╭─ ТЕКСТ ДЛЯ УПРАЖНЕНИЯ

Таким образом, символизм остался вне игры. Это очень ядовито отметил в своем блестящем резюме председатель собрания Ф. К. Сологуб. Спор шел о том, могут ли «общественники» принять в свое лоно новую форму декадентства или нет. Были прокуроры, были и адвокаты. Но символизм и отвлеченно и конкретно оказался беспристрастным «представителем».

Думаю, что так будет и во веки веков. Потому что символизм есть вовсе не этикетка некоторых современных писателей, а стихия всякого подлинного искусства. Признавая Сервантеса, Гоголя, Данте, Гете, а этих писателей, насколько мне известно, признает даже сам г. Львов-Рогачевский, вы признаете литературу символизма. Сологуб и Вяч. Иванов могут быть менее даровиты, нежели Гете и Гоголь, но это вопрос другой. Во всяком случае, если и встает проблема о синтезе личности и общественности, этих двух извечных врагов, то разрешиться она может только в чем-то третьем, стоящим выше личности и выше общественности, а никак не в очень малом, наивном, довольно (но не слишком!) талантливом акмеизме, этом декадентстве сезона 1912 – 1913 года.

Несмотря на это, последний вечер литературного общества был очень плодотворен. Он воочию показал всю теоретическую и художественную беспомощность корифеев нашей «общественной» критики.

Г. Неведомский начал с «забытого Гегеля». Я уши развесил. Но цитата из Гегеля оказалась очень не гегелианской: «художник должен любить конкретное». Очень может быть, что в неизданной переписке Гегель сказал, что Волга течет в Каспийское море. Но не в таких афоризмах сила Гегеля, и напрасно г. Неведомский тревожил его прах.

А г. Рогачевский поразил меня своими аристократическими предрассудками. Он начал доказывать, что Клюев, которого он якобы «открыл», – белая кость, не чета прощелыгам «акмеистам». Во-первых, «открыл» Клюева вовсе не г. Львов-Рогачевский. Он был открыт Миролюбовым и вел переписку с Блоком уже тогда, когда «Современный мир» назывался «Птичкой Божией». А во-вторых, пора бы бросить местничество. Я, например, очень завидую г-ну Клюеву, что он – дитя народа, своего рода «владетельный князь». Но не самоубиваться же мне из-за этого. Какую косоворотку я ни надевай, каким мелким бесом перед г. Клюевым ни расстилайся, все равно г. Львов-Рогачевский мне скажет, что я не «владетельный князь из народа», а всего-навсего кающийся дворянин. Думаю, господам марксистам следовало бы раз и навсегда ввести в свою «конституцию» уничтожение сословий, следовало бы придерживаться однопалатной системы, отказавшись от верховной палаты, состоящей из аристократических «детей народа».

╰─
╭─ ИСХОДНЫЕ ДАННЫЕ

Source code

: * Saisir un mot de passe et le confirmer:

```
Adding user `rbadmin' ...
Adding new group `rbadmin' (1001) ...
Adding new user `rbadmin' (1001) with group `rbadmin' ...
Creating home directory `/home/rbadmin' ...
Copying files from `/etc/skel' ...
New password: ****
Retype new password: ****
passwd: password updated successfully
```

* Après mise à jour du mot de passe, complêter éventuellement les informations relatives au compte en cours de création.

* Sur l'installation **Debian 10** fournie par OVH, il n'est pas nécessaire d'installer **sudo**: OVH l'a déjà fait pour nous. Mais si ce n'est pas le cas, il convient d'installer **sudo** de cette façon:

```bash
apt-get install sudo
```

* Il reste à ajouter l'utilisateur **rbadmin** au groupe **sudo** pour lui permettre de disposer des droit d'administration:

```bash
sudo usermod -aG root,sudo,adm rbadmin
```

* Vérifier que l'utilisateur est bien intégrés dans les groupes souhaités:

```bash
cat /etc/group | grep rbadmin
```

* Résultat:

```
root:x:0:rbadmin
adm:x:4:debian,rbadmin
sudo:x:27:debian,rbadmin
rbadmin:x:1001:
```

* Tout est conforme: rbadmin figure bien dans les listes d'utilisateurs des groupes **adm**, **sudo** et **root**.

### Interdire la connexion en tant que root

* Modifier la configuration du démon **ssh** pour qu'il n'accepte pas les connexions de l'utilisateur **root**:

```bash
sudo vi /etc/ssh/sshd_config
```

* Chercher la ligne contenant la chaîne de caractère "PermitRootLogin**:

╰─

> **ЗАДАНИЕ**:
Продолжите текст о споре вокруг символизма и акмеизма на вечере литературного общества, начав сразу после его последнего предложения.

> **ОТВЕТ**:
В споре принял участие и г. Редько. В качестве представителя «Русского богатства» – он менее подчинен марксистским канонам. От него можно было ожидать некоторого понимания «роли личности» не только в истории, но и в искусстве. Однако, он больше говорил об «аллегориях» в искусстве, безнадежно принимая их за символы.

Всех курьезов этого собрания, долженствовавшего убить символизм, и не перечтешь.

Я передаю только беглые впечатления.


Печатается по: Д. Философов Акмеисты и М. П. Неведомский // Речь. 1913. № 47 (17 февраля). С. 3. Дальнейшую полемику Дмитрия Владимировича Философова (1872 – 1940) с критиками-марксистами об акмеизме см. ниже в нашей подборке. О том, что «акмеизм несчастлив в своих защитниках»-реалистах позднее писал и Е. Лундберг (См.: Лундберг Е. Литературный дневник. 1915. № 1. Январь. С. 207 – 208). Комическая опера «Мельник – колдун, обманщик и сват» (1779) была написана М. М. Соколовским (либретто А. А. Аблесимова). К истории отношений Философова к акмеистам см. также эпизод, произошедший в «Бродячей собаке» 19 февраля 1913 г. и описанный в письме Ал. Н. Чеботаревской к Вяч. Иванову: акмеисты «зазвали в “Собаку” Философова, и, попросив его председательствовать, так непристойно начали бранить символизм и его представителей (на этот раз досталось Сологубу, но и всем также), что Дм<итрий> Вл<адимирович>, возмущенно сказал им, что они непорядочные люди, сами выросшие из символизма (как Городецкий) и теперь, в силу какой-то личной “психологии”, выгоды, и всего проч<его> обрушиваются на ни в чем неповинное почтенное течение, и отказался от председательства и ушел» (Блок в неизданной переписке и дневниках современников // Александр Блок. Новые материалы и исследования. Литературное наследство. Т. 92. Кн. 3. М., 1982. С. 413).